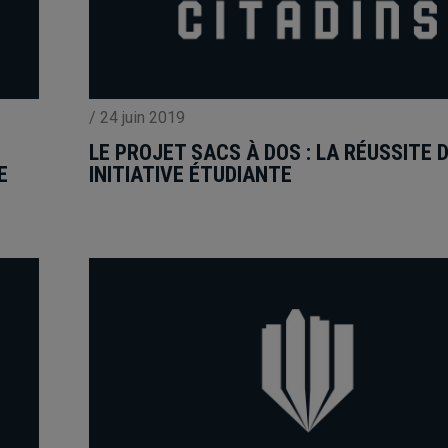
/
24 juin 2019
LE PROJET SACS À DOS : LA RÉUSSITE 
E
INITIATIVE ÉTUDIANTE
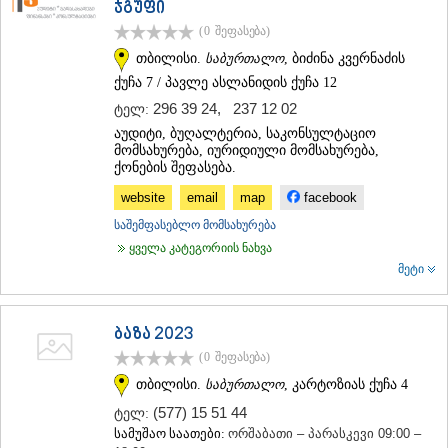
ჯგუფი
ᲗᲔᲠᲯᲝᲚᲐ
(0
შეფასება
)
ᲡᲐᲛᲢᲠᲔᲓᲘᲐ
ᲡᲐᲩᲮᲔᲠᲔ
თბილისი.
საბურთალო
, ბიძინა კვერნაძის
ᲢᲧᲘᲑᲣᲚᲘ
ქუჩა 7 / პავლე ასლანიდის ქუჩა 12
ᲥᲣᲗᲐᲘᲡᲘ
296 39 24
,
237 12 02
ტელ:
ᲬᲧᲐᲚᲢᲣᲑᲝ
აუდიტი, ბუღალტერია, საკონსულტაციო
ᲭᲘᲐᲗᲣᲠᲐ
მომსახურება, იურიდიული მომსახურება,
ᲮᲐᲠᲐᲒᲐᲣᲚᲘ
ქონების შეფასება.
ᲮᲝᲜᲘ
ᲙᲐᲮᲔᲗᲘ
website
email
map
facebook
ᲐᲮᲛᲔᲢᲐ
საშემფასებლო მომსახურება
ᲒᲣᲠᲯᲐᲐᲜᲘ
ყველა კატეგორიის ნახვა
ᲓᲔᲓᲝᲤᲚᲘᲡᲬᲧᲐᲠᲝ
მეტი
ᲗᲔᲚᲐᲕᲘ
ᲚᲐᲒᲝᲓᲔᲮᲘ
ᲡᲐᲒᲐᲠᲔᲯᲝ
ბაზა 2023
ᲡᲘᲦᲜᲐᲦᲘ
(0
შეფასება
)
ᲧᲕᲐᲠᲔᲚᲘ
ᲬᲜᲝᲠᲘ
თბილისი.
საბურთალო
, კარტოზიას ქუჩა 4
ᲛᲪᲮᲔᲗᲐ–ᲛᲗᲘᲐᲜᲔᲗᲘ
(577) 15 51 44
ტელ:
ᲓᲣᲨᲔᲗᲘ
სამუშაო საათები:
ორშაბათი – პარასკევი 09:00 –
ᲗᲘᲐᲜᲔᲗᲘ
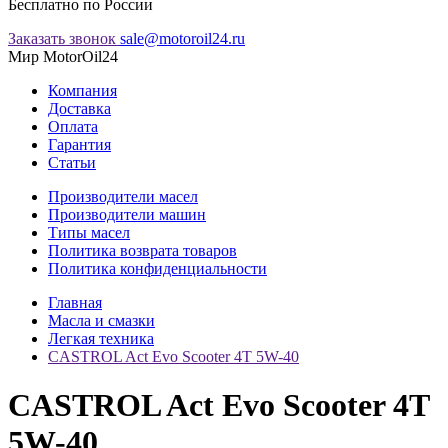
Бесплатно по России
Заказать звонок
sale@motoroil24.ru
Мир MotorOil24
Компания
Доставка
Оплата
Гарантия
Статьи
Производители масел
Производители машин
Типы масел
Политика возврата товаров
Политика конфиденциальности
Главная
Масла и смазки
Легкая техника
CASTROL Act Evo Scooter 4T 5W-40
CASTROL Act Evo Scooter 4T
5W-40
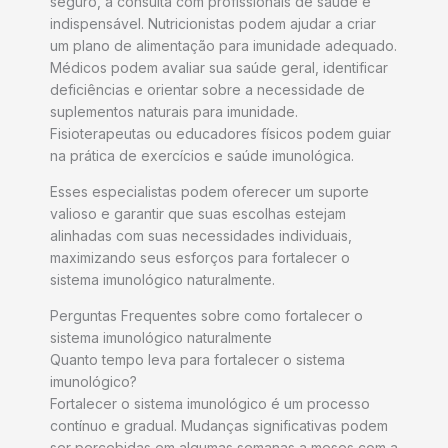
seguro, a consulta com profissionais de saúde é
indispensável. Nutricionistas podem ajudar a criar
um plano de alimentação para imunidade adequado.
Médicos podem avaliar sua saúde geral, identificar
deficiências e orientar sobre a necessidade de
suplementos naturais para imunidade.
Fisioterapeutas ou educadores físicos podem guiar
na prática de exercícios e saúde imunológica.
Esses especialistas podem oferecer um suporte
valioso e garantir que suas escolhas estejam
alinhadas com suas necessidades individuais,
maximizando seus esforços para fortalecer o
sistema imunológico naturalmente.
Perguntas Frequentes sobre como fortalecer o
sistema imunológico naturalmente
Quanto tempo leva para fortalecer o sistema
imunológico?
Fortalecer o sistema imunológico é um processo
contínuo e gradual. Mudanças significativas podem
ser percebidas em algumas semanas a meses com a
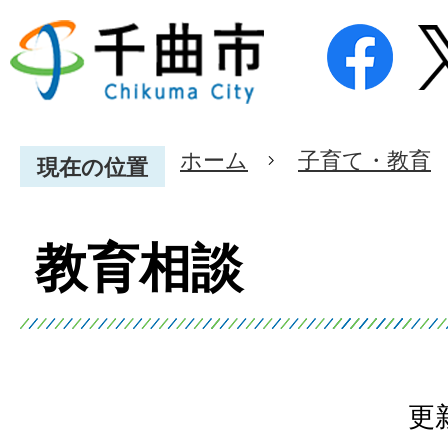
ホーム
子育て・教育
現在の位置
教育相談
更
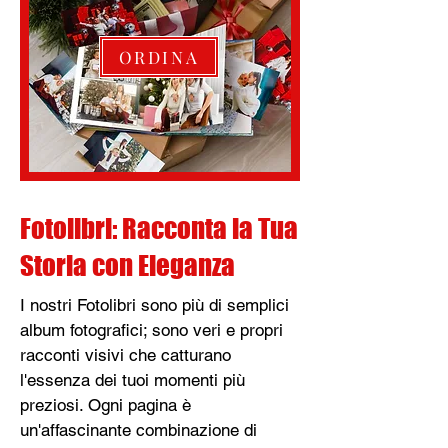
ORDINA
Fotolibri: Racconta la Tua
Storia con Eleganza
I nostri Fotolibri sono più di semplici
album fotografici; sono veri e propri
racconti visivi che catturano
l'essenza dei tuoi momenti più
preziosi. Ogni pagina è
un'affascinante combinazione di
* * *
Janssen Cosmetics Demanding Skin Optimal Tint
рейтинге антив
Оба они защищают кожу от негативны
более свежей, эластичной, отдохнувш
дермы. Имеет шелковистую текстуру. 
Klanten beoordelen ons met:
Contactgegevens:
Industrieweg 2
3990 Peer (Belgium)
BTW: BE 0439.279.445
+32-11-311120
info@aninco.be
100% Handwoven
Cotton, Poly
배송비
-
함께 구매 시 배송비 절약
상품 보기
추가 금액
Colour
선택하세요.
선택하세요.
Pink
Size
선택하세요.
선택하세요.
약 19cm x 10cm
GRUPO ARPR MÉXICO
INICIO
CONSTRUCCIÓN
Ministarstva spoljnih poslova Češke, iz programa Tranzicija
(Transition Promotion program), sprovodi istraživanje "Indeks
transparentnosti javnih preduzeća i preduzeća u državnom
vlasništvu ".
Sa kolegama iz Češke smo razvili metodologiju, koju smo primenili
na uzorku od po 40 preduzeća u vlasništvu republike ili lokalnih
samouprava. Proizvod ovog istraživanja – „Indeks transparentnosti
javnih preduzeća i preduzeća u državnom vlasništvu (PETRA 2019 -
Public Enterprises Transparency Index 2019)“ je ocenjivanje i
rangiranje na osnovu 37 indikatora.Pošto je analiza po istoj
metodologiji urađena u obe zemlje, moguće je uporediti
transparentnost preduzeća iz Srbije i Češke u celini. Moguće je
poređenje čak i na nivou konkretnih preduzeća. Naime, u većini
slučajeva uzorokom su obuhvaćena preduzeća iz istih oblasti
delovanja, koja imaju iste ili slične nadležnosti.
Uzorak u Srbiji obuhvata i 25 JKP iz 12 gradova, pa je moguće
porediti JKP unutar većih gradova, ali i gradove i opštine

*ACTIVITY*.
Which lines above include the word "sono"? Pick them out and copy them.

*WRITTEN SOLUTION*.
I nostri Fotolibri sono più di semplici
album fotografici; sono veri e propri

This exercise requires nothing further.